- Born: 10 May 1932
- Died: 14 November 2009 (aged 77)
- Citizenship: Sweden
- Awards: Årets geolog Pander Medal
- Scientific career
- Fields: Geology, Paleontology, Meteoritics
- Workplaces: Stockholm University

= Maurits Lindström =

Swedish geologist and paleontologist

Maurits Lindström (10 May 1932 – 14 November 2009) was a Swedish geologist and paleontologist. Lindström's initial work was divided among two topics conodont paleontology and the structural geology of the Scandinavian Caledonides in Lappland.

In 1970, he described the conodont families Cordylodontidae, Gondolellidae, Proconodontidae and Rhipidognathidae. In 1971, he described the conodont genera Baltoniodus, Microzarkodina and Paracordylodus. Lindström published conodont studies up to 1987 after which he only supervised students working with conodonts.

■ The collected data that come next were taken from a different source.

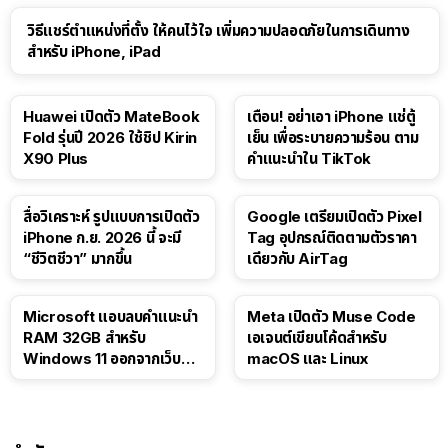
วิธีแชร์ตำแหน่งที่ตั้ง ให้คนไว้ใจ เพิ่มความปลอดภัยในการเดินทาง
สำหรับ iPhone, iPad
Huawei เปิดตัว MateBook
เตือน! อย่าเอา iPhone แช่ตู้
Fold รุ่นปี 2026 ใช้ชิป Kirin
เย็น เพื่อระบายความร้อน ตาม
X90 Plus
คำแนะนำใน TikTok
สื่อวิเคราะห์ รูปแบบการเปิดตัว
Google เตรียมเปิดตัว Pixel
iPhone ก.ย. 2026 นี้ จะมี
Tag อุปกรณ์ติดตามตัวราคา
“ชีวิตชีวา” มากขึ้น
เดียวกับ AirTag
Microsoft แอบลบคำแนะนำ
Meta เปิดตัว Muse Code
RAM 32GB สำหรับ
เอเจนต์เขียนโค้ดสำหรับ
Windows 11 ออกจากเว็บตัว
macOS และ Linux
เอง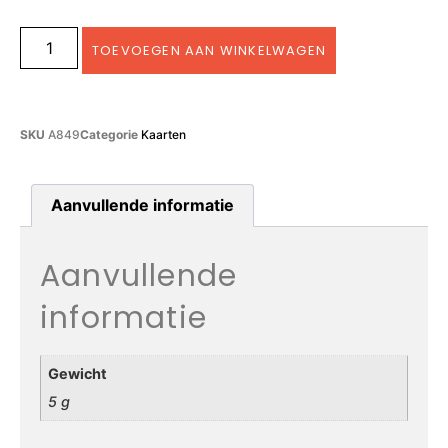
TOEVOEGEN AAN WINKELWAGEN
SKU
A849
Categorie
Kaarten
Aanvullende informatie
Aanvullende
informatie
Gewicht
5 g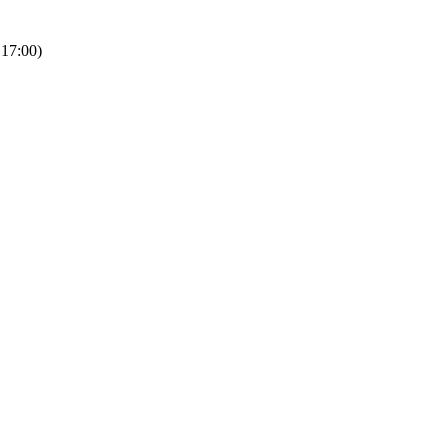
 17:00)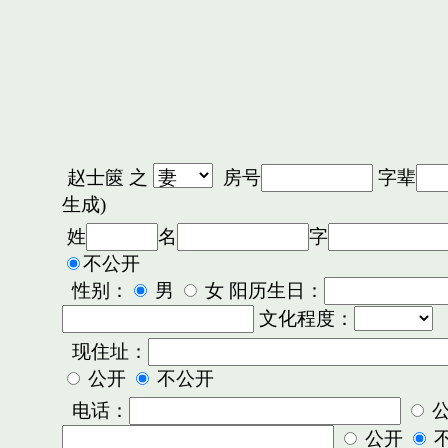
赵士篋
之
房号
字辈
生成)
姓
名
字
不公开
性别：
男
女 阳历生日：
文化程度：
现住址：
公开
不公开
电话：
公开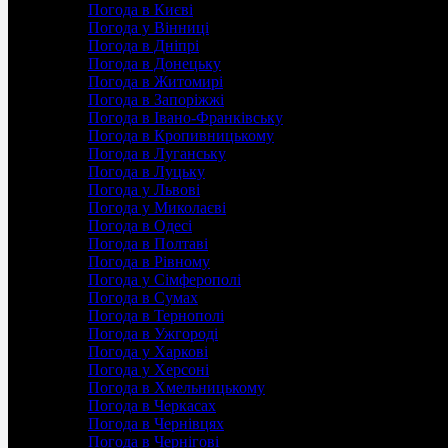
Погода в Києві
Погода у Вінниці
Погода в Дніпрі
Погода в Донецьку
Погода в Житомирі
Погода в Запоріжжі
Погода в Івано-Франківську
Погода в Кропивницькому
Погода в Луганську
Погода в Луцьку
Погода у Львові
Погода у Миколаєві
Погода в Одесі
Погода в Полтаві
Погода в Рівному
Погода у Сімферополі
Погода в Сумах
Погода в Тернополі
Погода в Ужгороді
Погода у Харкові
Погода у Херсоні
Погода в Хмельницькому
Погода в Черкасах
Погода в Чернівцях
Погода в Чернігові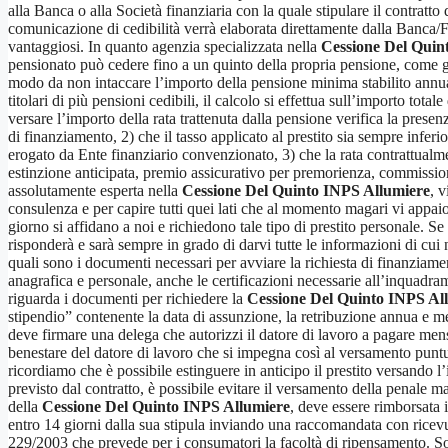
alla Banca o alla Società finanziaria con la quale stipulare il contratto
comunicazione di cedibilità verrà elaborata direttamente dalla Banca/Fina
vantaggiosi. In quanto agenzia specializzata nella
Cessione Del Quin
pensionato può cedere fino a un quinto della propria pensione, come già 
modo da non intaccare l’importo della pensione minima stabilito annual
titolari di più pensioni cedibili, il calcolo si effettua sull’importo total
versare l’importo della rata trattenuta dalla pensione verifica la presenz
di finanziamento, 2) che il tasso applicato al prestito sia sempre inferior
erogato da Ente finanziario convenzionato, 3) che la rata contrattualme
estinzione anticipata, premio assicurativo per premorienza, commission
assolutamente esperta nella
Cessione Del Quinto INPS Allumiere
, 
consulenza e per capire tutti quei lati che al momento magari vi appai
giorno si affidano a noi e richiedono tale tipo di prestito personale. S
risponderà e sarà sempre in grado di darvi tutte le informazioni di cui n
quali sono i documenti necessari per avviare la richiesta di finanziame
anagrafica e personale, anche le certificazioni necessarie all’inquadra
riguarda i documenti per richiedere la
Cessione Del Quinto INPS Al
stipendio” contenente la data di assunzione, la retribuzione annua e men
deve firmare una delega che autorizzi il datore di lavoro a pagare mensi
benestare del datore di lavoro che si impegna così al versamento puntual
ricordiamo che è possibile estinguere in anticipo il prestito versando 
previsto dal contratto, è possibile evitare il versamento della penale m
della
Cessione Del Quinto INPS Allumiere
, deve essere rimborsata 
entro 14 giorni dalla sua stipula inviando una raccomandata con ricevuta 
229/2003 che prevede per i consumatori la facoltà di ripensamento. Sott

In the late 1980s Lindström began to study ancient impact craters in the Fennoscandian Shield. His studies have confirmed earlier speculations that Tvären and Lockne are craters.

== Awards and tributes ==
In 1985 he became member of the Royal Swedish Academy of Sciences and in 2009 he was awarded the prize "Årets geolog" (Geologist of the Year) by Geosektionen of Naturvetarna.

He received the Pander Medal awarded by the Pander Society, an informal organisation founded in 1967 for the promotion of the study of conodont palaeontology.